— Exercise objective —
Line by line, return the listing exactly, without any of the images.

○ ○ ○ ○ ○ ○ ○

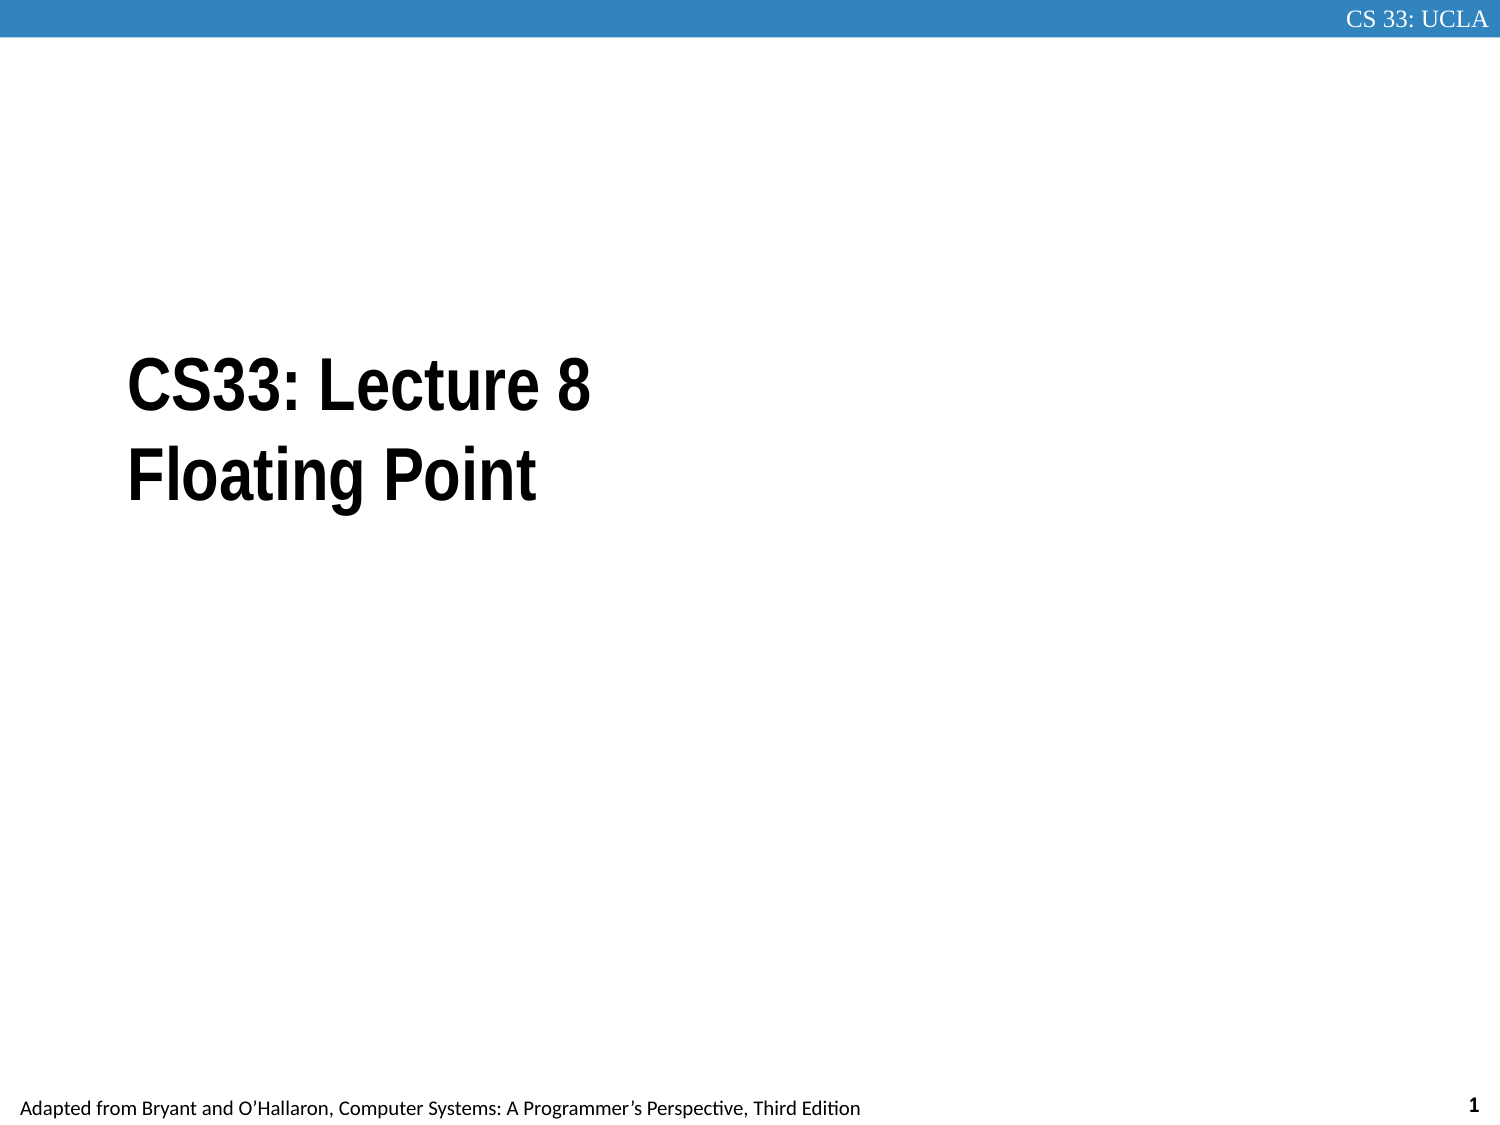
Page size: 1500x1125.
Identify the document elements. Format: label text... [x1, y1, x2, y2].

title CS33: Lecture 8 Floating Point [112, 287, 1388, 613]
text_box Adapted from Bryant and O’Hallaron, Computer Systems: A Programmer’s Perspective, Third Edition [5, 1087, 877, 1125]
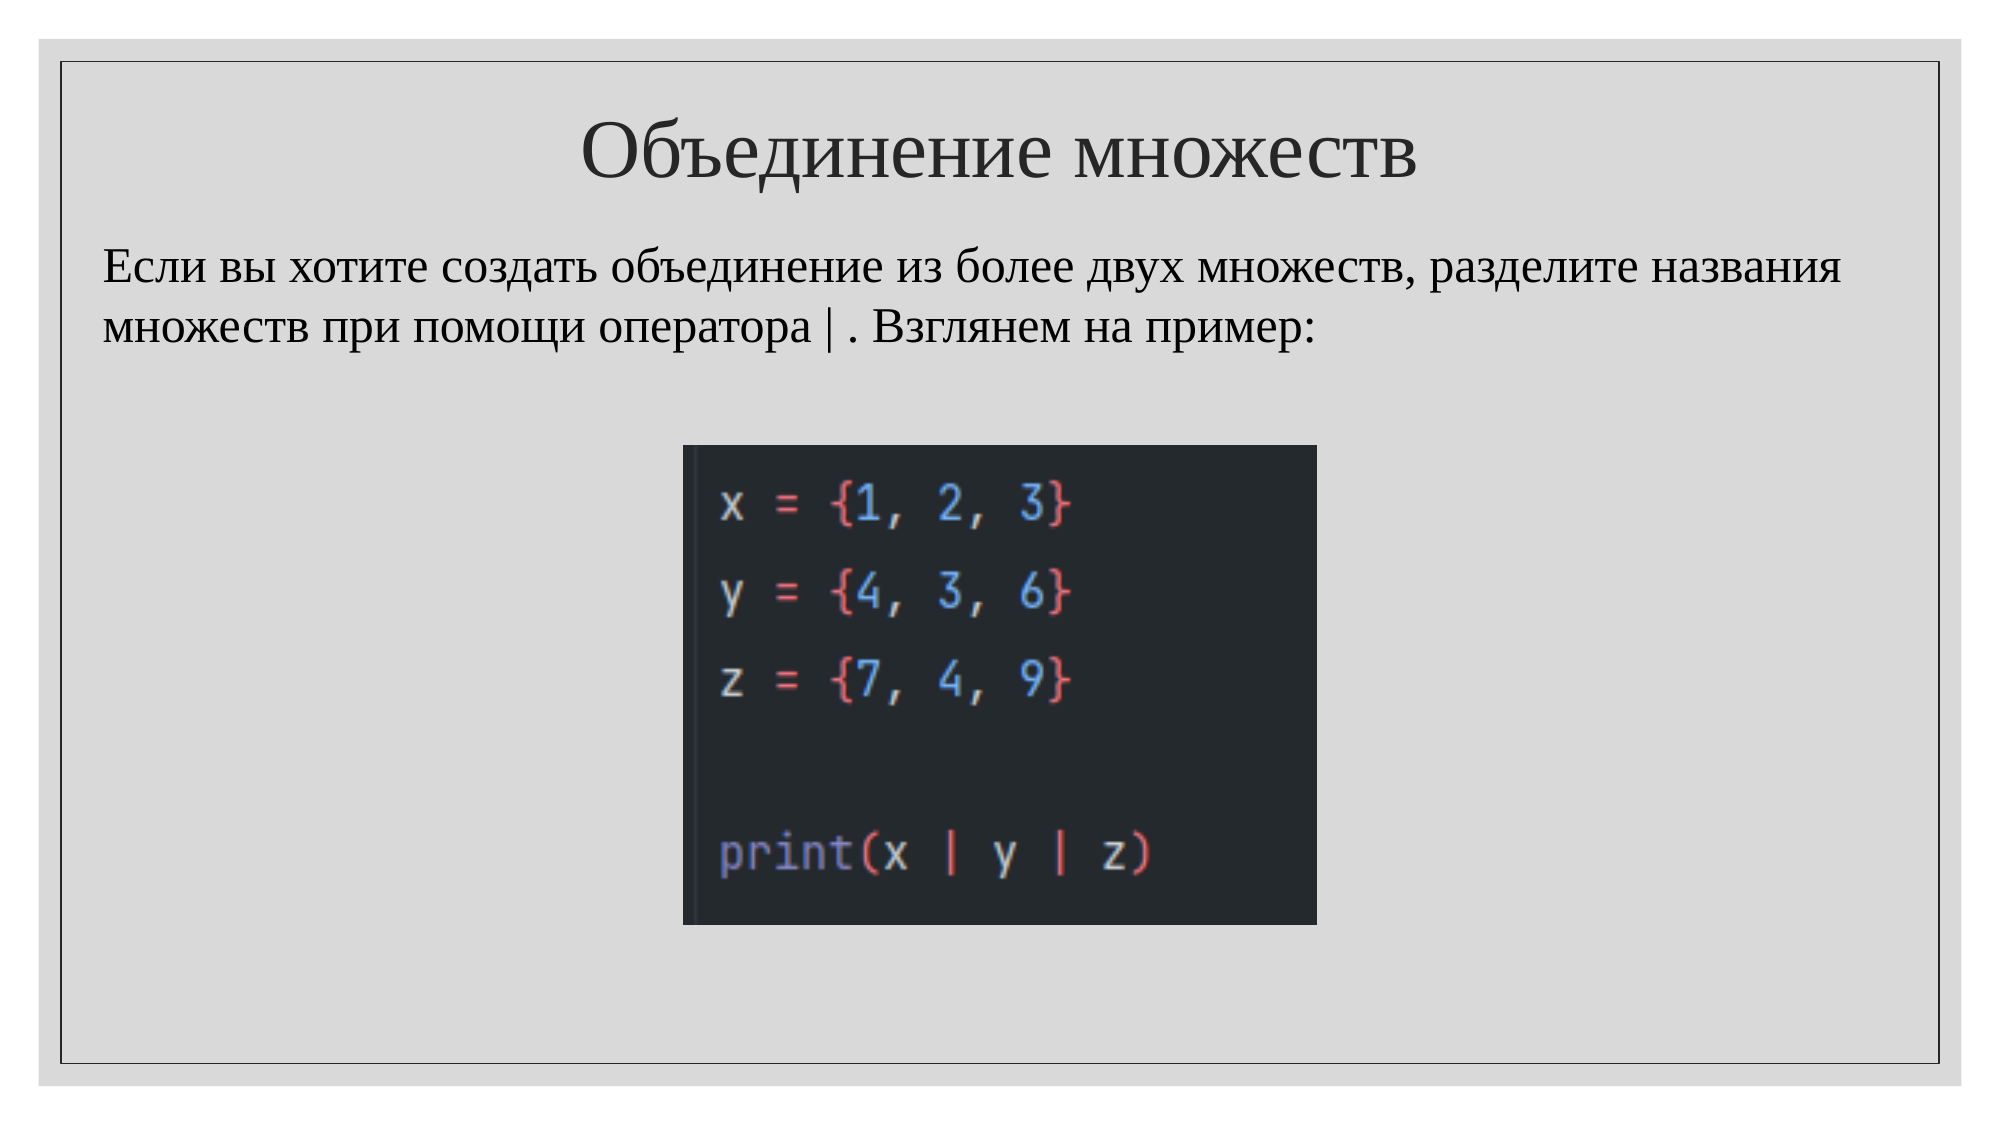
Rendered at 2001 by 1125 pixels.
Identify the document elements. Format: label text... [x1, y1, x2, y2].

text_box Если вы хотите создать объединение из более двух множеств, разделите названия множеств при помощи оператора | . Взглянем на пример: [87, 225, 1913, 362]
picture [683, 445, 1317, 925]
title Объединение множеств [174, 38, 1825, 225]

○ ○ ○ ○ ○ ○ ○

— Result —
Page size: 1500x1125.
Identify the document elements. Format: label text... [x1, y1, x2, y2].

title CS33: Lecture 8 Floating Point [112, 287, 1388, 613]
text_box Adapted from Bryant and O’Hallaron, Computer Systems: A Programmer’s Perspective, Third Edition [5, 1087, 877, 1125]
Rendered at 2001 by 1125 pixels.
Identify the document elements. Format: label text... [x1, y1, x2, y2].

text_box Если вы хотите создать объединение из более двух множеств, разделите названия множеств при помощи оператора | . Взглянем на пример: [87, 225, 1913, 362]
picture [683, 445, 1317, 925]
title Объединение множеств [174, 38, 1825, 225]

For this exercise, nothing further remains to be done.